>>>>
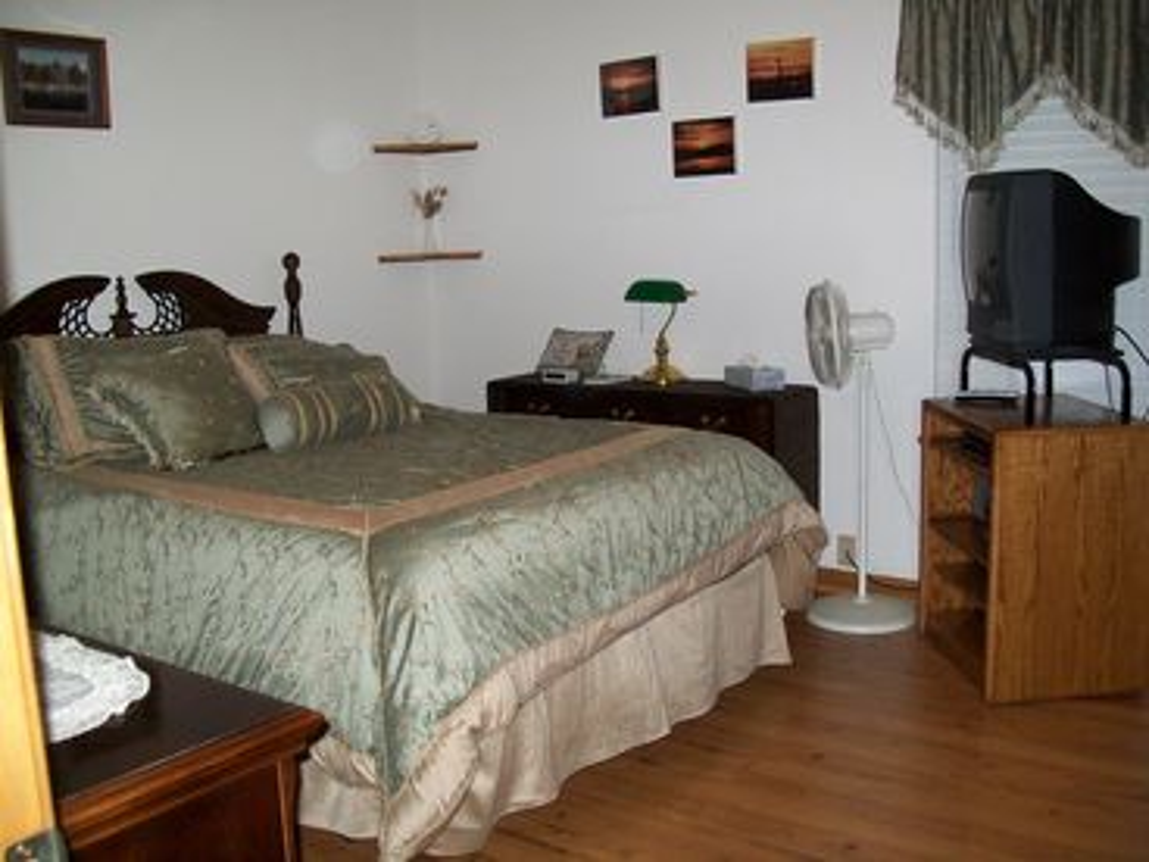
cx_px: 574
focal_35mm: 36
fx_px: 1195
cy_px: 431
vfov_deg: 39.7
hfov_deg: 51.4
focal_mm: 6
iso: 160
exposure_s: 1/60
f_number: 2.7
<<<<
>>>>
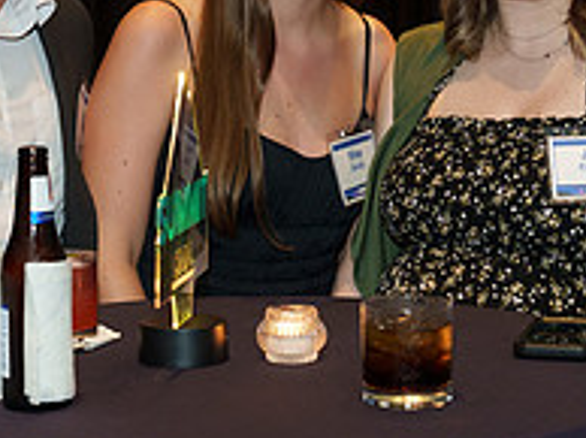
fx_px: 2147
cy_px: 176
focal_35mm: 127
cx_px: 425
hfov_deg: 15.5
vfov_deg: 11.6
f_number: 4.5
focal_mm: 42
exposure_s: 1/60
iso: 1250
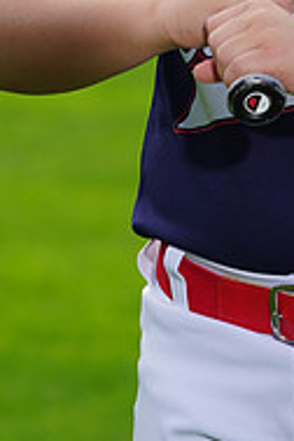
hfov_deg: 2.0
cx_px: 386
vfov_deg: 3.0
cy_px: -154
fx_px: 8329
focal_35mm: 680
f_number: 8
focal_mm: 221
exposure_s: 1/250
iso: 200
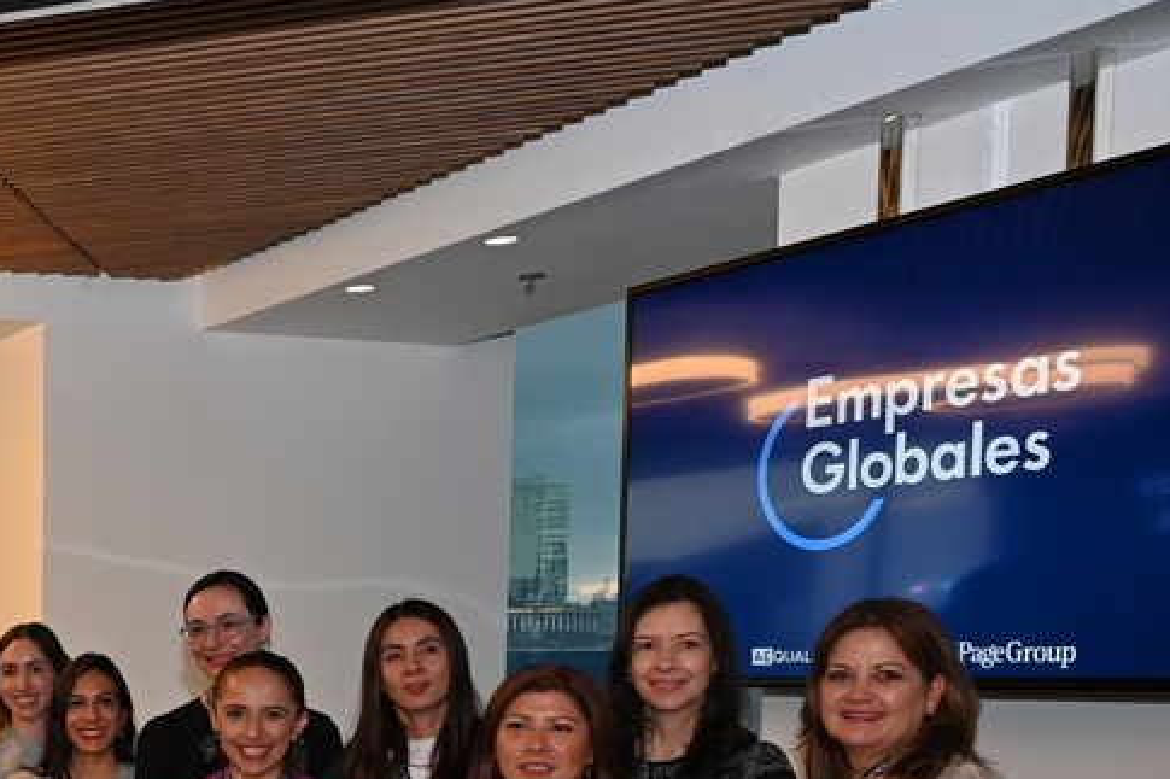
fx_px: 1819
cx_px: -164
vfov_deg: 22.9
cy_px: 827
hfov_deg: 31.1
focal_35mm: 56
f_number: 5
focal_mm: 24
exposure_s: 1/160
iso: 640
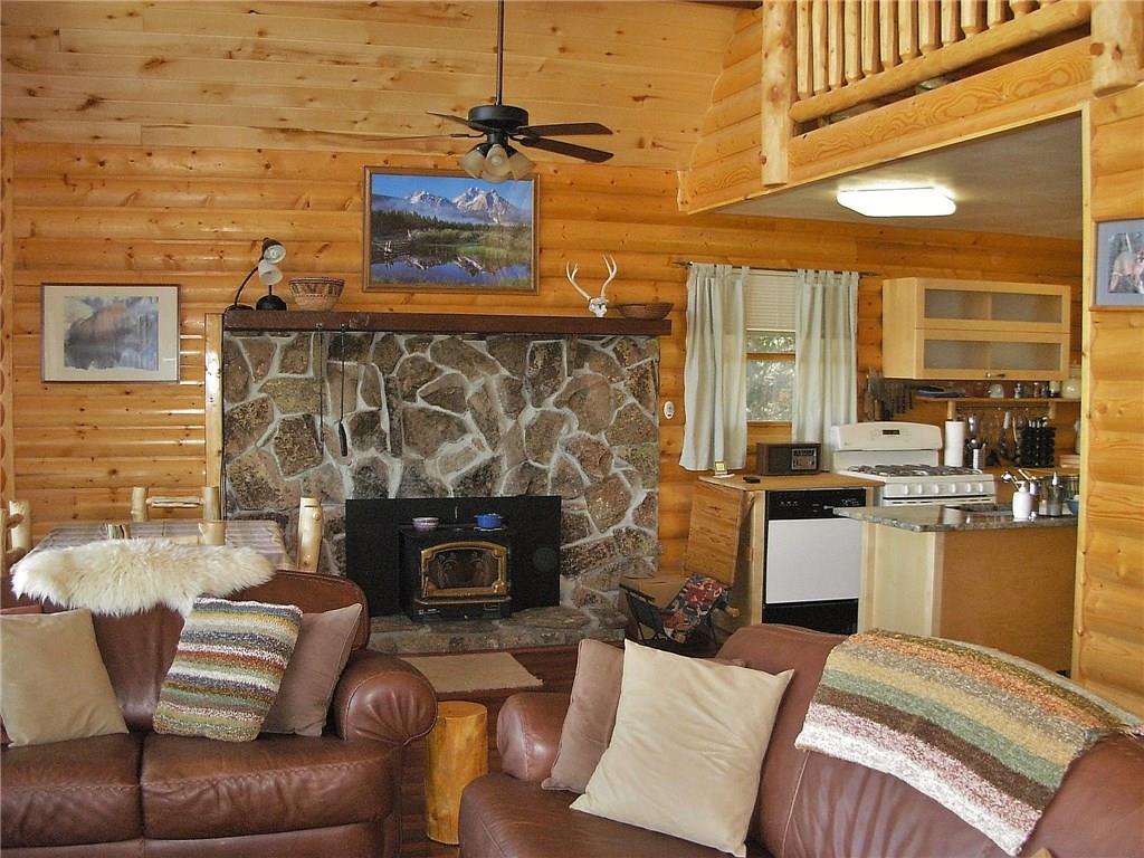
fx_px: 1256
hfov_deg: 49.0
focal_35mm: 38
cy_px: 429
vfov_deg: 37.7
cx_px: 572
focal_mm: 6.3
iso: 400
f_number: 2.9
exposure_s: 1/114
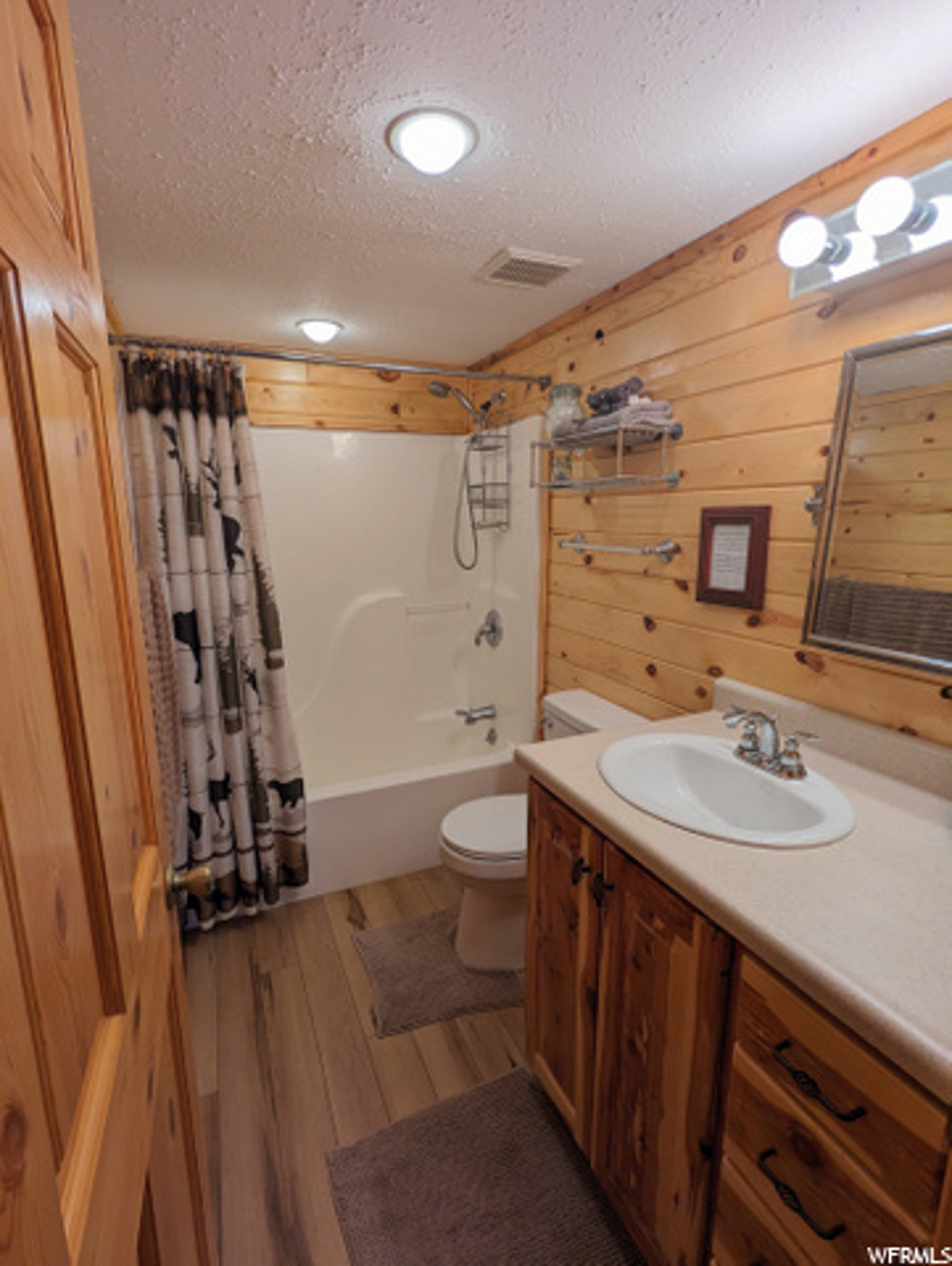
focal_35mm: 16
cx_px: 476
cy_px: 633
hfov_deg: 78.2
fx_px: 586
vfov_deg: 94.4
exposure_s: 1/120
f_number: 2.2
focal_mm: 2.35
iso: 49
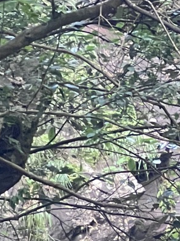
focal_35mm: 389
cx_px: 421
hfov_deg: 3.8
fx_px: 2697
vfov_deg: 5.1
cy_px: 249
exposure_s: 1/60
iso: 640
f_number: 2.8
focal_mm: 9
<<<<
Using the data above, give again exactly the lines starting at the one holding "hfov_deg: 78.2" and ending at the one holding "focal_mm: 9", inclusive, and nothing more. Omit the pictures.

hfov_deg: 78.2
fx_px: 586
vfov_deg: 94.4
exposure_s: 1/120
f_number: 2.2
focal_mm: 2.35
iso: 49
focal_35mm: 389
cx_px: 421
hfov_deg: 3.8
fx_px: 2697
vfov_deg: 5.1
cy_px: 249
exposure_s: 1/60
iso: 640
f_number: 2.8
focal_mm: 9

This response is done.